HarianBernas.com – Suriah ternyata tidak benar-benar lengah terhadap serangan rudal yang dilepaskan oleh AS. Menurut pengakuan warga lokal kepada wartawan ABC, para personil dan perlengkapan di pangkalan udara Shayrat sempat dievakuasi menjelang terjadinya serangan rudal.
Serangan rudal Tomahawk itu sendiri dilakukan oleh AS dari dua kapal perangnya yang terletak di Laut Mediterania. Donald Trump dalam pidatonya menyatakan kalau ia sendiri yang memerintahkan serangan tersebut. Serangan dilakukan sebagai balasan atas insiden gas beracun di kota Khan Shekhoun yang menurut Trump dan sejumlah negara Barat dilakukan oleh militer Suriah.
Saksi mata tadi menambahkan kalau serangan rudal ke Shayrat berlangsung selama 35 menit. Kendati rudal-rudal yang diluncurkan hanya menghantam kawasan pangkalan udara, getarannya dapat dirasakan di rumah-rumah penduduk di kota Homs yang terletak tidak jauh dari Shayrat. Warga yang panik keluar dari rumah secara tergesa-gesa lewat jendela.
Militer Suriah mengumumkan kalau serangan rudal tersebut menewaskan 6 orang dan melukai puluhan orang lainnya. Dua landas pacu utama di pangkalan udara tersebut mengalami kerusakan serius.

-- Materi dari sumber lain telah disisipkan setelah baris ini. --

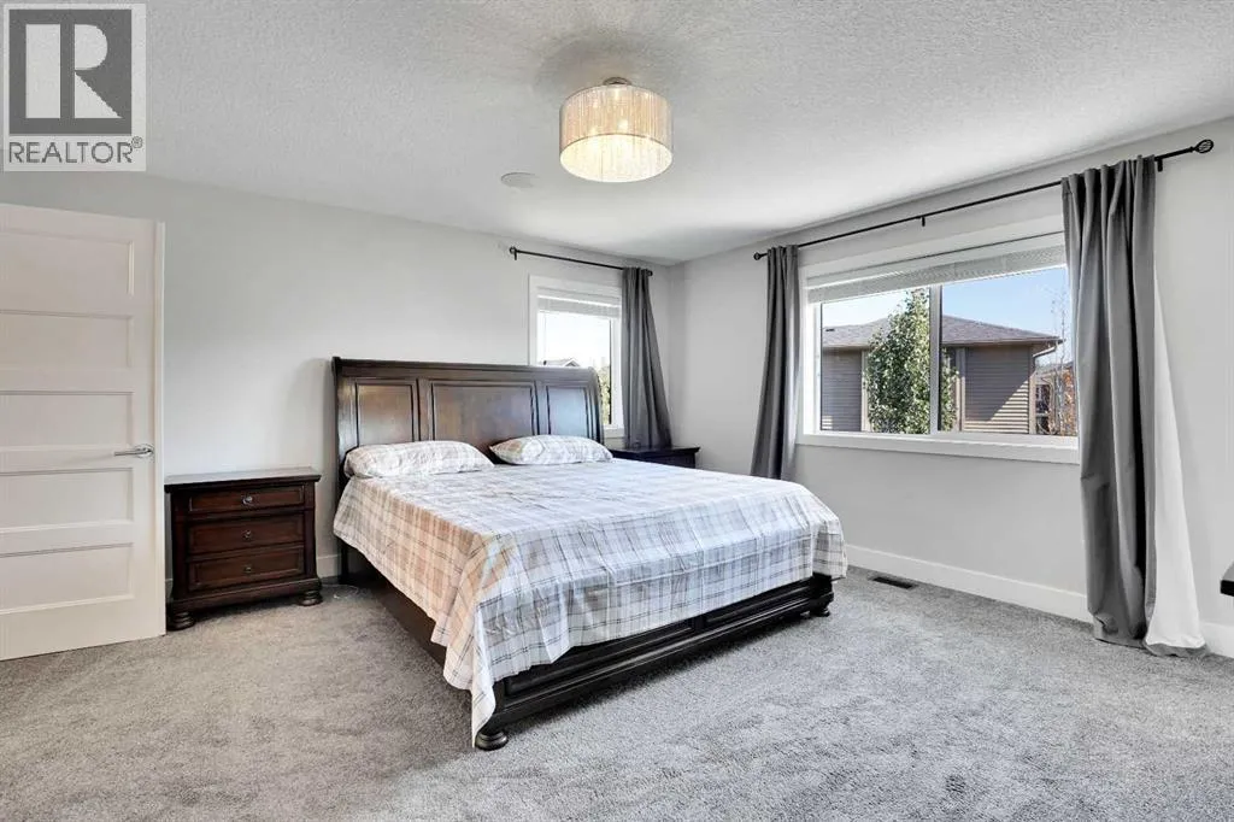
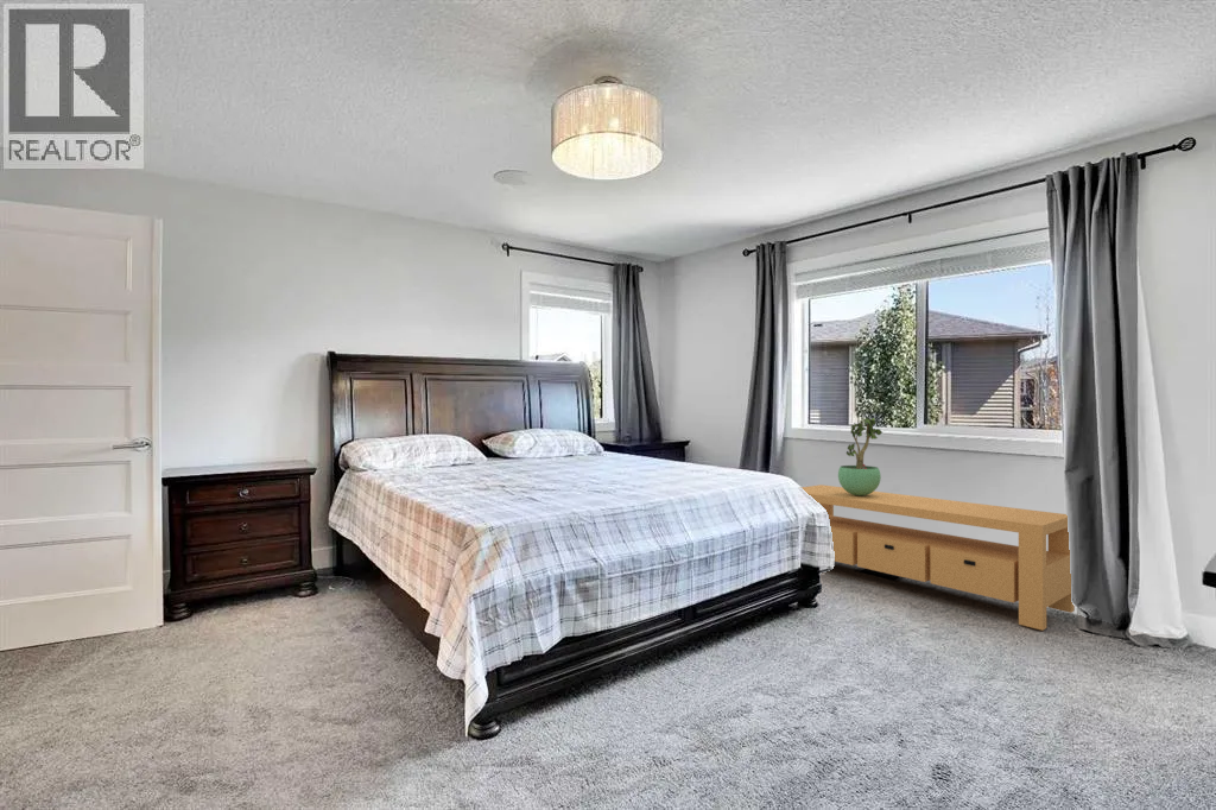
+ potted plant [837,416,884,496]
+ storage bench [800,483,1076,632]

Sejumlah bunker dan pesawat yang sedangn diparkir di dalam hanggar juga mengalami kerusakan.
Pangkalan udara Shayrat sendiri tetap beroperasi pasca serangan tersebut. Lembaga pengamat SOHR menyatakan kalau beberapa jam seusai serangan, dua pesawat terlihat lepas landas dari Shayrat untuk melakukan serangan udara ke dekat Palmyra.